Babe wrote to his family back in Waterbury whenever he could. His mother, a widow, lived for his letters. Every day she would wait on the porch hoping the postman would bring another letter from her middle son. When the letters arrived, they said nothing of the horrors Babe had seen. Instead, he was brief and upbeat:
I am in the best of health and I hope to hear the same from all of you always. Well, things here are moving pretty smooth and the only thing I do is eat and sleep and if I keep it up much longer I’ll be a barrel.
Babe’s story is just one of dozens told by World War II veterans and their families in the NEH-supported seven-part documentary, The War, produced by Ken Burns and Lynn Novick, and written by Geoffrey C. Ward. The film debuted public television.
“World War II veterans are dying at a rate of one thousand a day,” says Burns. “Each death is a set of memories, almost like an entire library disappearing. We felt a kind of urgency to learn their stories and record their deeds.”
Our son served in the Navy and had a tour in Afghanistan. There he saw first hand the sacrifices our men and women have to endure in defense of our freedom. Away from their families, they held on to one another. Looking out not only for themselves but for civilians as well, caught in the crossfire.

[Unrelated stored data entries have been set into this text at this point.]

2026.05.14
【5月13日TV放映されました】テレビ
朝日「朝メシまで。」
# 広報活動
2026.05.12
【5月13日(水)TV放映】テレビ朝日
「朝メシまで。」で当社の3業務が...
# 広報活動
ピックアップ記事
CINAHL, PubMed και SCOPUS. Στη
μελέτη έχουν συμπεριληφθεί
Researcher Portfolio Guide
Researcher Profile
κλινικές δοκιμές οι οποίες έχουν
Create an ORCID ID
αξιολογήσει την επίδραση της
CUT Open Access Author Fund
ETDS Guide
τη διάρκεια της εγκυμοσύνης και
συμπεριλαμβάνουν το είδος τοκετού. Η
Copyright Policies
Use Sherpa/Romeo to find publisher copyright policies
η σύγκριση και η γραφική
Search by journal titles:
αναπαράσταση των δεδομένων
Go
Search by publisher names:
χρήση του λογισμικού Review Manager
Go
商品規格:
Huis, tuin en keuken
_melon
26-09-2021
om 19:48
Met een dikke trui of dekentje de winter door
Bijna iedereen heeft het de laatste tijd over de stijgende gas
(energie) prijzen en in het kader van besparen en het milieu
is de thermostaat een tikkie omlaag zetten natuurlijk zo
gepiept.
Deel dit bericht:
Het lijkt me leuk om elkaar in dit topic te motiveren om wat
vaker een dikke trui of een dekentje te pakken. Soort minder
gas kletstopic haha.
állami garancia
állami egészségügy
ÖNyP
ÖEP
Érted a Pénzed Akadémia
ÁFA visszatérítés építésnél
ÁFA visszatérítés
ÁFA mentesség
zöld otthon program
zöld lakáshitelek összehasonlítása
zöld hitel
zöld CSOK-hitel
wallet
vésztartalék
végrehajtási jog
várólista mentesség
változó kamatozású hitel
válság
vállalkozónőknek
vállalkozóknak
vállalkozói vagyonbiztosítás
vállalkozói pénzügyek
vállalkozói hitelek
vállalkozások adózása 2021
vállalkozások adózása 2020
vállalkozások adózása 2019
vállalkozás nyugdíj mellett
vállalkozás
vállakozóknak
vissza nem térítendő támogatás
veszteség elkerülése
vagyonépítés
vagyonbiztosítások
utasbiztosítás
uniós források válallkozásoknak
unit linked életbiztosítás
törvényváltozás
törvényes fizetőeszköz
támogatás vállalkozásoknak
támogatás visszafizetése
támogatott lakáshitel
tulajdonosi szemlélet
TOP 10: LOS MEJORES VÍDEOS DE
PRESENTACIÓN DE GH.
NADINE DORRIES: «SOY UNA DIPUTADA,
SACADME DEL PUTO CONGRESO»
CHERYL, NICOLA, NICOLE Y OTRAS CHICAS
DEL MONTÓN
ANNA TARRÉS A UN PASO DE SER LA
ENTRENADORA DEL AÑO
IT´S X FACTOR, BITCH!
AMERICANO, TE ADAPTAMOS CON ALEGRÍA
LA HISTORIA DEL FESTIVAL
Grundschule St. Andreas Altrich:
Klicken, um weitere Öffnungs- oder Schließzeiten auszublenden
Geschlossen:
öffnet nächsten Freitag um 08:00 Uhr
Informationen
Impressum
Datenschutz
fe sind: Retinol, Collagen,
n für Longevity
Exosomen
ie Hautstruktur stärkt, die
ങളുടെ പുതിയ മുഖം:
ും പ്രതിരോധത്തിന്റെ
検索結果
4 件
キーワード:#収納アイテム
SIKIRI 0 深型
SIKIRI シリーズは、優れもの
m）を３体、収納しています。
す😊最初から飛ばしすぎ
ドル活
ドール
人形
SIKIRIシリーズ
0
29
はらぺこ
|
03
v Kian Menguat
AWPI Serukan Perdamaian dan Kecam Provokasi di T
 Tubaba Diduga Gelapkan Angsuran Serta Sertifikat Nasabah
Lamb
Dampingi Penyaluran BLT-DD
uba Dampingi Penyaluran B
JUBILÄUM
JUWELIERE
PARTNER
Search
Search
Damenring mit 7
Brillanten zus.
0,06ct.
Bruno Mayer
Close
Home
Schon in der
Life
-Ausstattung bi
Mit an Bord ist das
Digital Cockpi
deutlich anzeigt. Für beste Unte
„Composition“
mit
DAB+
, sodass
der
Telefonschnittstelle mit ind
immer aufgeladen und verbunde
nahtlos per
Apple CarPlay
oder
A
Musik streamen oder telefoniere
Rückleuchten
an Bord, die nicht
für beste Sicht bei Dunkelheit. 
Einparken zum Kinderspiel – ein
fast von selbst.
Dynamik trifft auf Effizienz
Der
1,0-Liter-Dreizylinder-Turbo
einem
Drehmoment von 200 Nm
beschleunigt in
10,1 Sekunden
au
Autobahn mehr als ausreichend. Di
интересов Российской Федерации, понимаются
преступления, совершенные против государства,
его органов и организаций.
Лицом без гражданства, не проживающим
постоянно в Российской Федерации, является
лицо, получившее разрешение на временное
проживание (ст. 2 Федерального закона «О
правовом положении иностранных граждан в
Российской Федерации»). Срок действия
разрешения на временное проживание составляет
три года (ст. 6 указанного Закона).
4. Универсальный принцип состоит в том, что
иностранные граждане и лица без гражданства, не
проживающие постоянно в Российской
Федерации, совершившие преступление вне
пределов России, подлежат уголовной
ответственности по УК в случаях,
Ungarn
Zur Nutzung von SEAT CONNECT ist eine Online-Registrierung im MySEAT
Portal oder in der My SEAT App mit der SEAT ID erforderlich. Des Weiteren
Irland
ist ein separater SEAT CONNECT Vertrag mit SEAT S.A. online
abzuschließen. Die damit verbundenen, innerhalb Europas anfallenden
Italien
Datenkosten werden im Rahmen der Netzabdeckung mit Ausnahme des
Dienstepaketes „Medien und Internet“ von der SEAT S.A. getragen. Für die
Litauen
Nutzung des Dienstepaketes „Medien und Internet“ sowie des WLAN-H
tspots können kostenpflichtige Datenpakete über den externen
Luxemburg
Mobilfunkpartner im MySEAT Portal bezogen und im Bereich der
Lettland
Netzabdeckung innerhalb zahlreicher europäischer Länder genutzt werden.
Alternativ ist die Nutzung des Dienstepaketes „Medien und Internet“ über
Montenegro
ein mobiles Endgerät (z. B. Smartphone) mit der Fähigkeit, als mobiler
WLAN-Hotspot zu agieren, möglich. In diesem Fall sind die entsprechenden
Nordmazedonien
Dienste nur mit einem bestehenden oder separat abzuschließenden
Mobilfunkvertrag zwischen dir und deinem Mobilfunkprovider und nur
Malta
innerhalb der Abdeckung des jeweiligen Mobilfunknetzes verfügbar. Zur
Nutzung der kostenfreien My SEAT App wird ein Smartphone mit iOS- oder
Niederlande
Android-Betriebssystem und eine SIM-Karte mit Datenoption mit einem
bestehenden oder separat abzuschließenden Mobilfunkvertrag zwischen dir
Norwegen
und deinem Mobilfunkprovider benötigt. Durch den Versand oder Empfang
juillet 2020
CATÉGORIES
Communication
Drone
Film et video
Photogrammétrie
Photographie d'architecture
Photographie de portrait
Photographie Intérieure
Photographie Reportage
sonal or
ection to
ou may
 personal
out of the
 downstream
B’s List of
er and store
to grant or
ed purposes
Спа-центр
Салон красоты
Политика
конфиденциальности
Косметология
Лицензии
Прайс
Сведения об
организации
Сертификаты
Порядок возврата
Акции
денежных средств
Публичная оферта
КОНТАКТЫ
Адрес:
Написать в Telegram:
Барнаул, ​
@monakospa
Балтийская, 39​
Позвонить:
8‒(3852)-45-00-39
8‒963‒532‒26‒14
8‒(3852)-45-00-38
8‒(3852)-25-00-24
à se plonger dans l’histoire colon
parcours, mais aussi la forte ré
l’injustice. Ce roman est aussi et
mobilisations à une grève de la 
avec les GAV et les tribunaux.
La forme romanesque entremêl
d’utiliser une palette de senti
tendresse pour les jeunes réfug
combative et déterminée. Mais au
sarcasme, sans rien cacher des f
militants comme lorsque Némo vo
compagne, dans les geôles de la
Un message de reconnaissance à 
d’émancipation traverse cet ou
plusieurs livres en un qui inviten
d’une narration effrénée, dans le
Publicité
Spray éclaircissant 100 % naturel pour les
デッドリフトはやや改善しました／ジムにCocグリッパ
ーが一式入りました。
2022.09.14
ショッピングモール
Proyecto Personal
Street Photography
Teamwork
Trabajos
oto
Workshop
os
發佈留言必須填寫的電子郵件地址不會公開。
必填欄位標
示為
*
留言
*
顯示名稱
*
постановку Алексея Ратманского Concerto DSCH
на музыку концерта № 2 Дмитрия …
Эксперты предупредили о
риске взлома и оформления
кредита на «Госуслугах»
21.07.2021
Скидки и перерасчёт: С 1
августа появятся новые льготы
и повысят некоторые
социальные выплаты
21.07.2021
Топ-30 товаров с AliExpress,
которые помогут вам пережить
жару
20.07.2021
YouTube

As we celebrate Memorial Day, let us not forget the meaning of freedom and the price we all have to pay to preserve it. For some of us who lived through the war we can only imagine the anxiety, the horrors and the times they have to get on their knees praying for protection.
Let us not forget that the freedom we enjoy to day had been paid in advance by all our veterans. For them it was always about “Loving” our country; “Honoring” the sacrament of freedom and “Obeying” the call: that the call to fight for freedom is a holy commitment to the preservation of our country.
This weekend as we enjoy the barbecues, the laughters, the food, the happy event that bring families together; I encourage to stop and spend a little quiet time or a short group prayer thanking all of them. When you meet veterans in uniforms, greet to thank them for what they have done for you and your family.
Happy Memorial Day as we observe the lyrics from hymn “Onward Christian Soldiers”
At the sign of triumph; Satan’s host doth flee;
On, then, Christian soldiers; On to victory.
Hell’s foundations quiver; At the shout of praise;
Brothers, lift your voices; Loud your anthems raise.